Ainsi, dans des modèles murins de ND (modèle DT1 de type STZ et modèle DT2 de type db/db), le TGF-β1 augmente l’expression de miR-192 et miR-216a dans les cellules mésangiales184. Le miR-192 réprime la transcription de ZEB2 qui est lui même un répresseur transcriptionnel du gène du collagène col1a2. Le miR-216a, quant à lui, réprime YB-1 qui augmente l’expression de col1a2 d’une part et l’expression de TGF-β1 par les cellules tubulaires proximales d’autre part, créant une boucle favorable à la fibrogénèse. Il a été montré également l’implication de mir-21 qui cible PTEN334 et miR-377 qui cible MnSOD335.

Concernant la cardiopathie diabétique, dans un contexte d‘hyperglycémie la régulation de miR-1/miR-206 sur le gène Pim-1 entraîne une hypertrophie des cardiomyocites dans un modele de souris STZ336 tandis que celle de miR-133 sur les gènes SRF et ERG entraîne des troubles de la conductivité cardiaque dans un modèle de lapin337.

Le VEGF est impliqué dans les complications microvasculaires du diabète et, en particulier, la RD où il est augmenté338. L’hyperglycémie réduit, chez la souris, l’expression de miR-93 qui cible VEGF-A, ce qui a pour impact d’augmenter l’expression de VEGF-A339 qui est également la cible de miR- 200340.

Les effecteurs des mécanismes épigénétiques sont autant de cibles thérapeutiques potentielles. Les HDAC et les DNMT peuvent être ciblés par des inhibiteurs (HDACi et DNMTi ou DNi).
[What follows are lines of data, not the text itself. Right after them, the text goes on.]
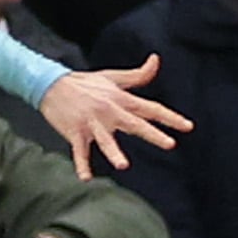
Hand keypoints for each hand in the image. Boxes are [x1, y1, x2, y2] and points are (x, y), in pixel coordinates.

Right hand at [38, 57, 190, 180]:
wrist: (50, 84)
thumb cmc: (84, 82)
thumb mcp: (112, 77)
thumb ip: (138, 74)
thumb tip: (156, 59)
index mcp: (120, 99)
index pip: (150, 108)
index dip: (169, 117)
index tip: (187, 127)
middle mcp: (108, 111)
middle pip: (134, 124)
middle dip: (152, 134)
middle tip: (169, 144)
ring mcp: (91, 123)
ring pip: (104, 140)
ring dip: (113, 152)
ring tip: (123, 165)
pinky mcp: (74, 132)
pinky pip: (79, 151)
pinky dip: (81, 165)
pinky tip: (86, 178)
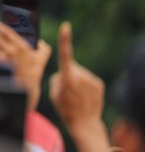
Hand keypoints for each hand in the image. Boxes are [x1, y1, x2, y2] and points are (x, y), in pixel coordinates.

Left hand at [0, 21, 51, 109]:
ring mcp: (4, 59)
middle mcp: (10, 51)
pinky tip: (0, 57)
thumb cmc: (35, 70)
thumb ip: (42, 46)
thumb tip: (39, 41)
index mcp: (21, 46)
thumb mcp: (43, 56)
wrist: (27, 87)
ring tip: (1, 47)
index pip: (6, 31)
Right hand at [49, 22, 104, 138]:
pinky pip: (87, 78)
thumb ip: (57, 78)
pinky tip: (84, 96)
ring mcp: (91, 80)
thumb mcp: (53, 93)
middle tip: (67, 91)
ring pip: (79, 73)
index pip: (65, 55)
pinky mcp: (98, 83)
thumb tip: (64, 71)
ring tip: (76, 96)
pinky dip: (84, 84)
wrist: (85, 124)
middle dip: (67, 74)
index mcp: (67, 78)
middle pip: (70, 67)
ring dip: (76, 80)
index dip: (64, 40)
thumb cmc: (65, 109)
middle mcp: (81, 76)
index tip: (65, 27)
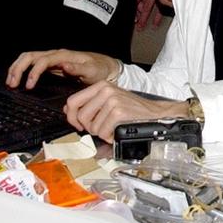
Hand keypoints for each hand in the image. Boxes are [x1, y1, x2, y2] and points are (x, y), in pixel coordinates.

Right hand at [6, 49, 119, 89]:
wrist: (106, 68)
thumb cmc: (100, 69)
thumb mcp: (92, 70)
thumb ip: (78, 68)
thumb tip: (64, 66)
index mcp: (64, 56)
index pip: (42, 61)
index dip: (33, 72)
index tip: (28, 86)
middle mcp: (56, 55)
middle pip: (31, 56)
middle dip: (18, 68)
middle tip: (11, 83)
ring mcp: (53, 60)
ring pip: (29, 58)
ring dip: (18, 67)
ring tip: (10, 81)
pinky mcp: (52, 66)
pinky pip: (34, 64)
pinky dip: (23, 70)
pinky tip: (19, 79)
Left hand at [64, 82, 191, 141]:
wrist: (154, 113)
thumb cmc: (131, 109)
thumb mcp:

A ce jour plusieurs molécules ont été approuvées par les agences réglementaires essentiellement dans le champ du cancer :

• vorinostat (ZOLINZA®) est un HDACi utilisé dans la le lymphome T cutané réfractaire,

• 5-azacytidine (VIDAZA®) and decitabine (DACGEN®) sont des DNMTi utilisés dans les myélodysplasies.

D’autres représentants de ces familles sont actuellement en cours d’évaluation comme le HDACi multicible panobinostat dans la leucémie myéloïde chronique, le myélome multiple ou les myélodysplasies.

De manière intéressante, le gène du transporteur de glucose GLUT4 est régulé par HDAC5 qui pourrait bénéficier à l’avenir d’une thérapeutique ciblée341. Certaines données suggèrent également que les inhibiteurs sélectifs de HDAC3 pourraient être efficaces dans la prévention de l’apoptose des cellules bêta induite par les cytokines342,343.